A little friend of the pie club gave out free pies for those naughty children who like to eat poo for their dinner, which doesn't taste nice, but this poo had alot of poo poo, due to it being made of poo poo, but it had spices, so it didnt taste nice, but still excellent. And they all ate the poo with no forks.
Then, the old pie was ditched at the altar for a speedy getaway. They ran to the third moon of the third planet in the third galaxy. They landed on the island that belonged to King Rum Tum Tum and drank to his daughter, who was getting married to Mr Burns (who is really in "The Simpsons," but he has a machine that allows him to switch TV shows).
Now Mr. Burns likes Weddings, as he can get presents from all the rich and famous guests who come to get drunk and eat yellow squares that Thor cooks just for the occasion.

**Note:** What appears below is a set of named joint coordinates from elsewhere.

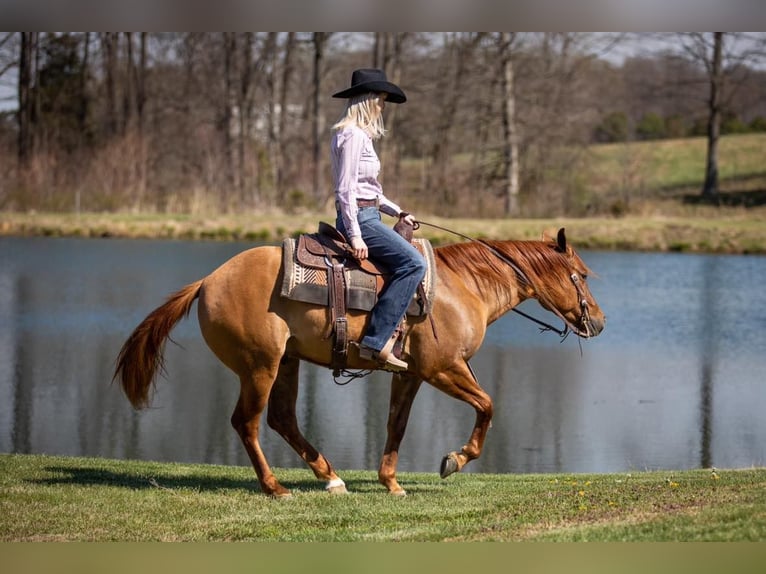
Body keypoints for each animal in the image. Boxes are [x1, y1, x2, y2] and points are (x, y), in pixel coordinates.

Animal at [114, 227, 608, 498]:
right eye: (581, 275)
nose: (600, 321)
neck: (463, 286)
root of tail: (207, 281)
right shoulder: (444, 369)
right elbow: (487, 406)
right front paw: (454, 459)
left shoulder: (412, 375)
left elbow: (396, 425)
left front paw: (390, 481)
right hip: (260, 366)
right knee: (247, 422)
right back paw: (276, 488)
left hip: (286, 363)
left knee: (281, 419)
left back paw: (330, 477)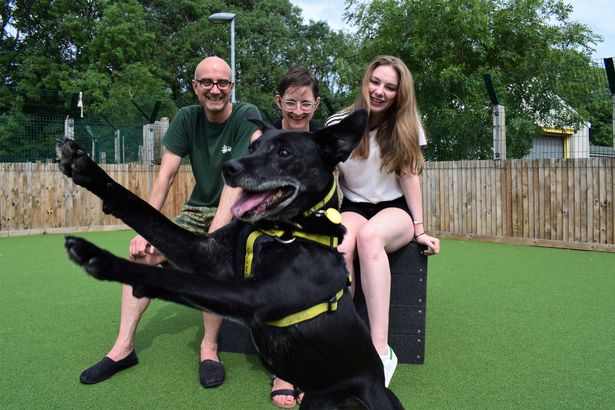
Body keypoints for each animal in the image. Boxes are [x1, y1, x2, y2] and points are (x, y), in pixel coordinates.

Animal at [56, 109, 404, 410]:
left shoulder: (255, 296)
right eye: (252, 147)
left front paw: (100, 258)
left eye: (284, 153)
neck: (281, 231)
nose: (230, 168)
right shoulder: (206, 254)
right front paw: (85, 168)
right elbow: (139, 207)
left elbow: (173, 278)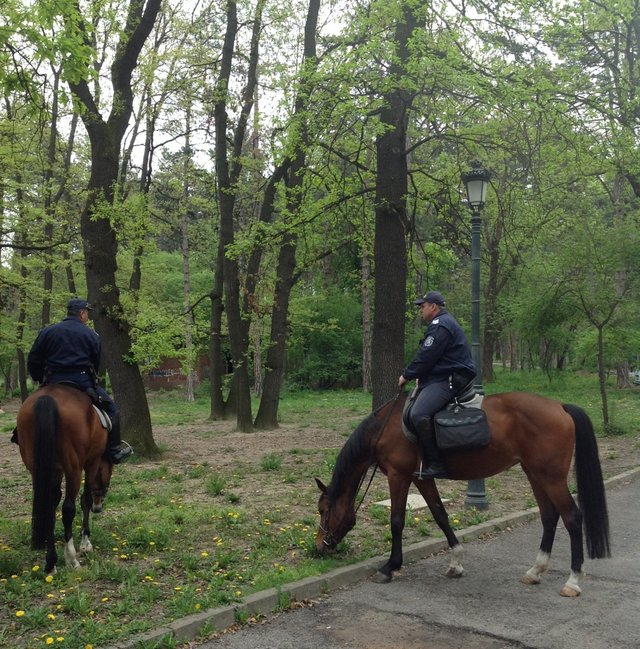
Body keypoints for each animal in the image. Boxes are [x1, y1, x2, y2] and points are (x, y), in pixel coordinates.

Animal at [15, 384, 114, 572]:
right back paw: (72, 559)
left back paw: (51, 563)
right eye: (109, 472)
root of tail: (47, 397)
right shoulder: (92, 462)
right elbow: (85, 500)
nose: (99, 508)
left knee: (48, 507)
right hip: (74, 469)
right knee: (68, 509)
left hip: (35, 466)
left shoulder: (55, 470)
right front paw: (85, 545)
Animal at [316, 390, 608, 596]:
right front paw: (455, 562)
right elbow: (440, 515)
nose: (319, 546)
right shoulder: (421, 479)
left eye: (323, 509)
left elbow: (397, 521)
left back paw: (573, 581)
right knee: (549, 516)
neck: (385, 427)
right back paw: (536, 570)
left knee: (572, 518)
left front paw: (390, 566)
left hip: (552, 478)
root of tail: (559, 406)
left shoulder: (399, 476)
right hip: (535, 474)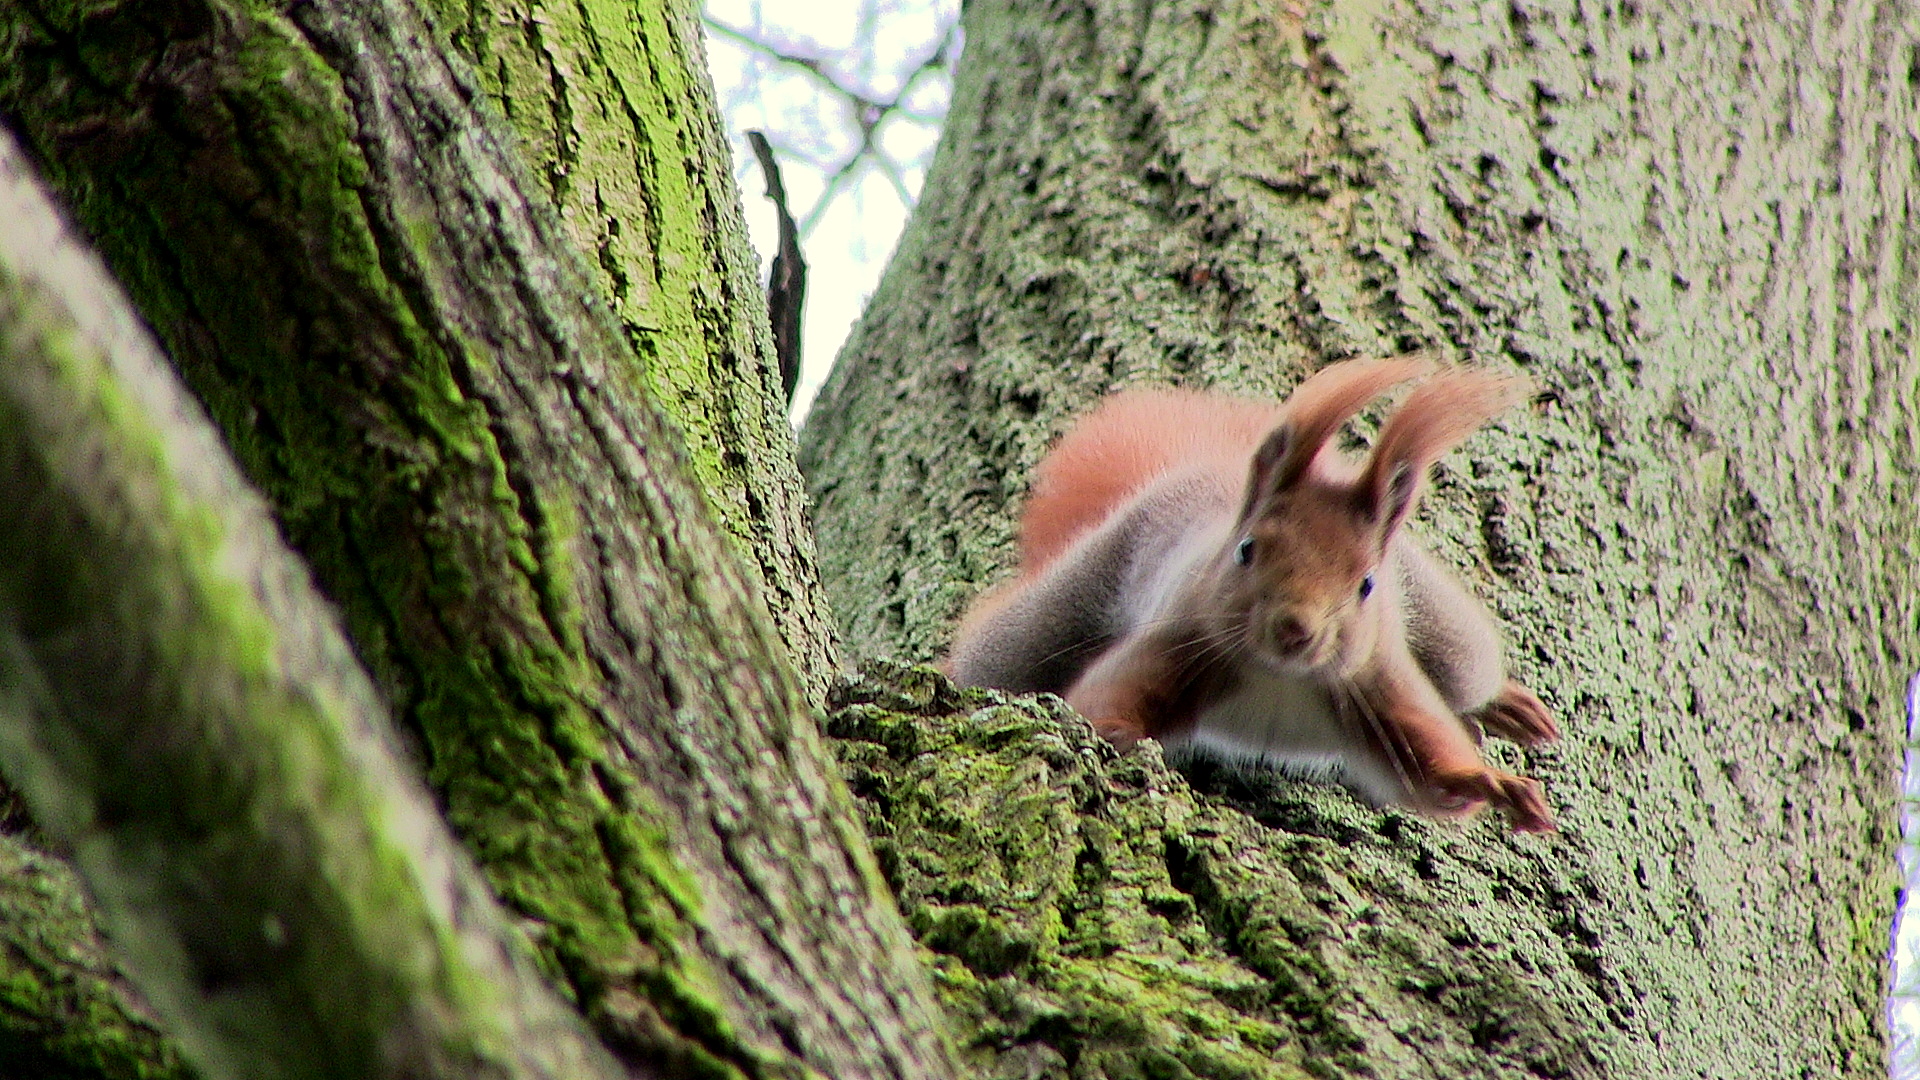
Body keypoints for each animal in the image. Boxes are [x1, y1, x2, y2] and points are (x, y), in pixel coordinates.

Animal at [944, 357, 1559, 826]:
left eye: (1366, 584)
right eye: (1246, 550)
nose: (1295, 630)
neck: (1278, 677)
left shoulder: (1376, 683)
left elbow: (1428, 773)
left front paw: (1495, 784)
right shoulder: (1177, 641)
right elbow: (1104, 702)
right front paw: (1122, 736)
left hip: (1444, 632)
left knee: (1465, 675)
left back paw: (1506, 705)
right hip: (1056, 613)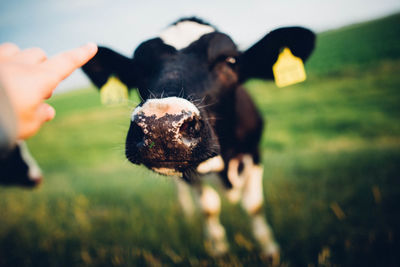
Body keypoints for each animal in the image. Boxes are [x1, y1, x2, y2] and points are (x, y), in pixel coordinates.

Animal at [82, 17, 316, 264]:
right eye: (139, 68)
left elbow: (254, 206)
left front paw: (270, 250)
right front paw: (219, 250)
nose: (161, 127)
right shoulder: (190, 173)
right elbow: (208, 208)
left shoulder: (254, 152)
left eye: (229, 61)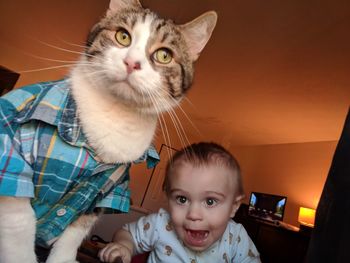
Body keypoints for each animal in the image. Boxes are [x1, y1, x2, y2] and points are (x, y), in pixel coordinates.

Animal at [0, 1, 217, 262]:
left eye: (164, 55)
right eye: (123, 36)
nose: (132, 63)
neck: (115, 114)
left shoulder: (106, 191)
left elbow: (75, 232)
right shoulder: (11, 149)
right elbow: (19, 223)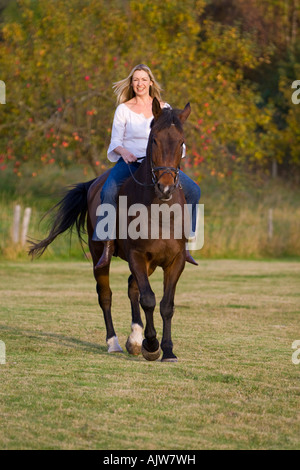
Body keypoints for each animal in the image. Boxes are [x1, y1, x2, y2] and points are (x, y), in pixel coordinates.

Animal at [29, 98, 193, 364]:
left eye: (181, 142)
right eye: (154, 140)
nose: (166, 188)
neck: (159, 210)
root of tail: (92, 185)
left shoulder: (174, 260)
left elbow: (166, 304)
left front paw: (167, 350)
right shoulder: (136, 255)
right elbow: (149, 299)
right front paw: (151, 345)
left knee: (132, 287)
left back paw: (134, 339)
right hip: (100, 257)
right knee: (106, 295)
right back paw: (114, 343)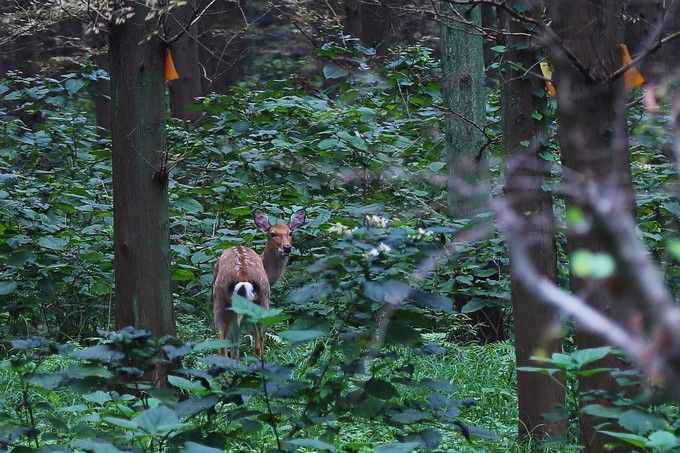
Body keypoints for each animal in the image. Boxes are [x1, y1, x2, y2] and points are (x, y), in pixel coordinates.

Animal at [212, 207, 308, 358]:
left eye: (290, 232)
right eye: (272, 234)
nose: (287, 247)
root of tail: (243, 276)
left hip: (222, 299)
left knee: (224, 343)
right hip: (261, 299)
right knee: (255, 344)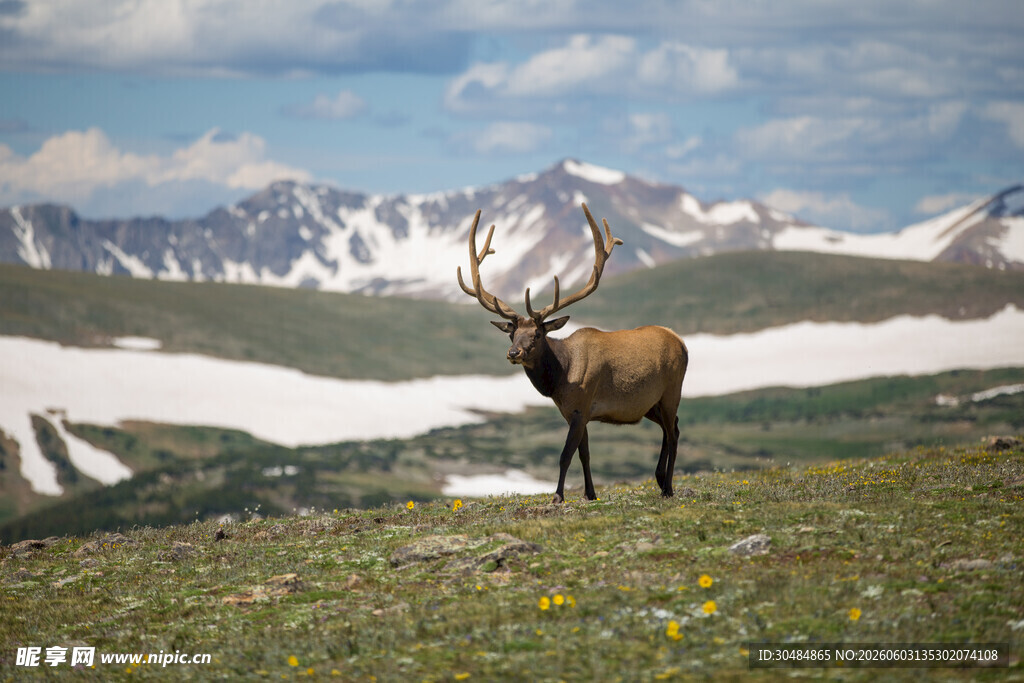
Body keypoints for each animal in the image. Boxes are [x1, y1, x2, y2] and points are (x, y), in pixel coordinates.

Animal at [457, 203, 689, 503]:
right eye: (511, 333)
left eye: (538, 334)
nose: (513, 352)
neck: (560, 379)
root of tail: (681, 342)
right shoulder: (574, 412)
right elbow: (584, 454)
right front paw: (590, 494)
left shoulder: (581, 404)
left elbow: (565, 455)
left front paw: (558, 496)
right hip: (650, 403)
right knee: (673, 427)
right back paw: (660, 480)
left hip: (672, 390)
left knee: (673, 432)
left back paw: (668, 487)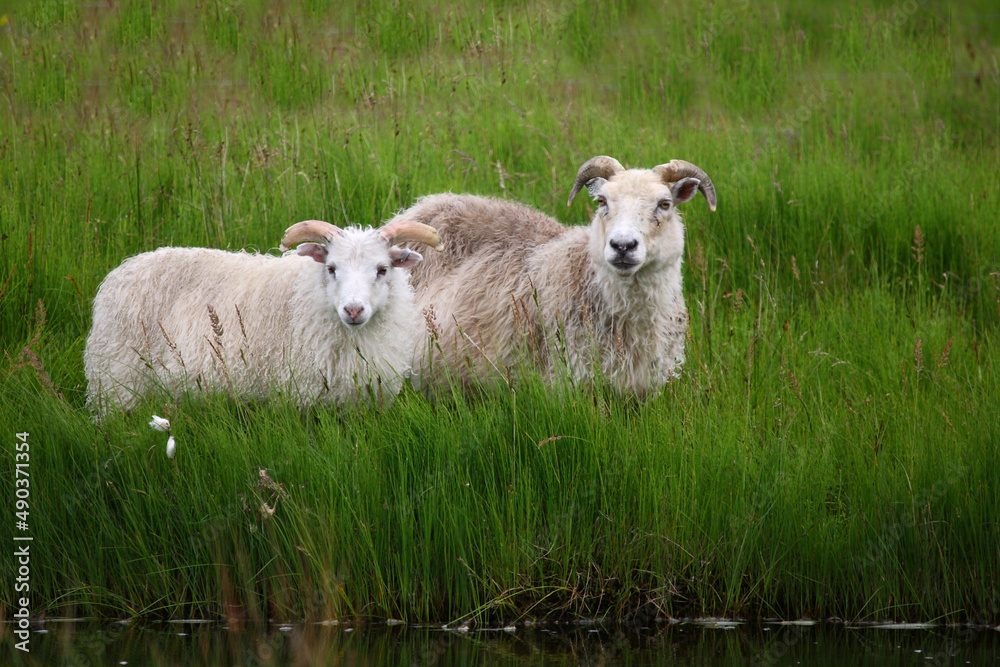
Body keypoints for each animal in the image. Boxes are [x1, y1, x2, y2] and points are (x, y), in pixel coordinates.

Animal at [83, 219, 442, 415]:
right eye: (331, 268)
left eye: (382, 269)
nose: (353, 310)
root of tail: (124, 269)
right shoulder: (301, 398)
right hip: (116, 381)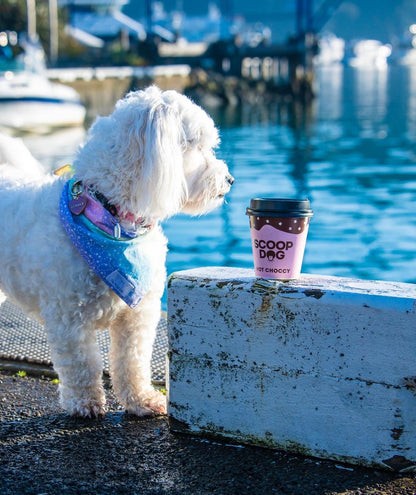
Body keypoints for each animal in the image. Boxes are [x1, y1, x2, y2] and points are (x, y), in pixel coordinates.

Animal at [0, 86, 234, 418]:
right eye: (196, 146)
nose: (230, 180)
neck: (114, 220)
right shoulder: (67, 317)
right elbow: (82, 364)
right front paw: (85, 403)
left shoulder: (138, 314)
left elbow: (132, 360)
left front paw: (141, 400)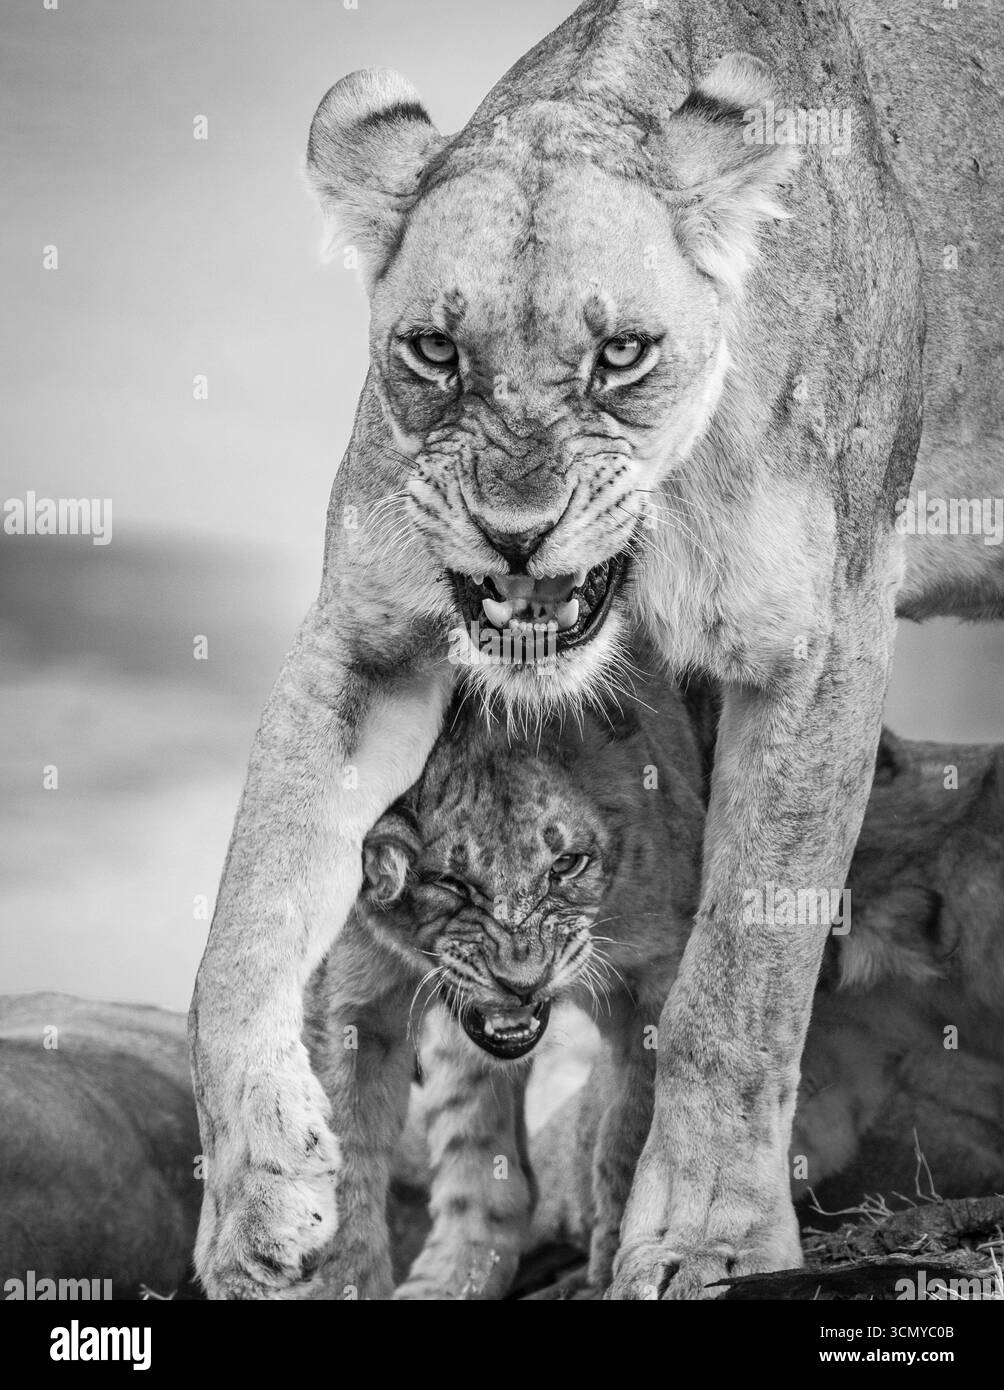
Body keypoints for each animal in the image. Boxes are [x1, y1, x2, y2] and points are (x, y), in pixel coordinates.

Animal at [189, 0, 1003, 1298]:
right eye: (433, 351)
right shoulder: (368, 642)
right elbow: (245, 918)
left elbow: (738, 982)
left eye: (620, 354)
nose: (513, 535)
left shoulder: (818, 643)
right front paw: (260, 1198)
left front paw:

In fact, Thor loves to cook because he is so multitalented, but he loves to cook more than anything because it makes him feel special.
Jack, however, loves to fish, as he catches chocolate on his hook constantly. He has a pig named Mr. Francis Pig, who oinks all night unless he gets chocolate shoved up his nose. But the RSPCA never seems to care anymore. They just eat the animals and throw up anyway, because they hate fur getting stuck up their behinds, coz it's hard like a hard piece stuck up their noses.
But they started bleeding, coz they didnt have any tissues to wipe their behinds coz they have poo stuck to their eyes and ears and behinds due to a pooing festival being held at Jacks place, with mouldy sauce in the toilet. There was toilet paper was thrown everywhere and they all lived happily ever after.... the end!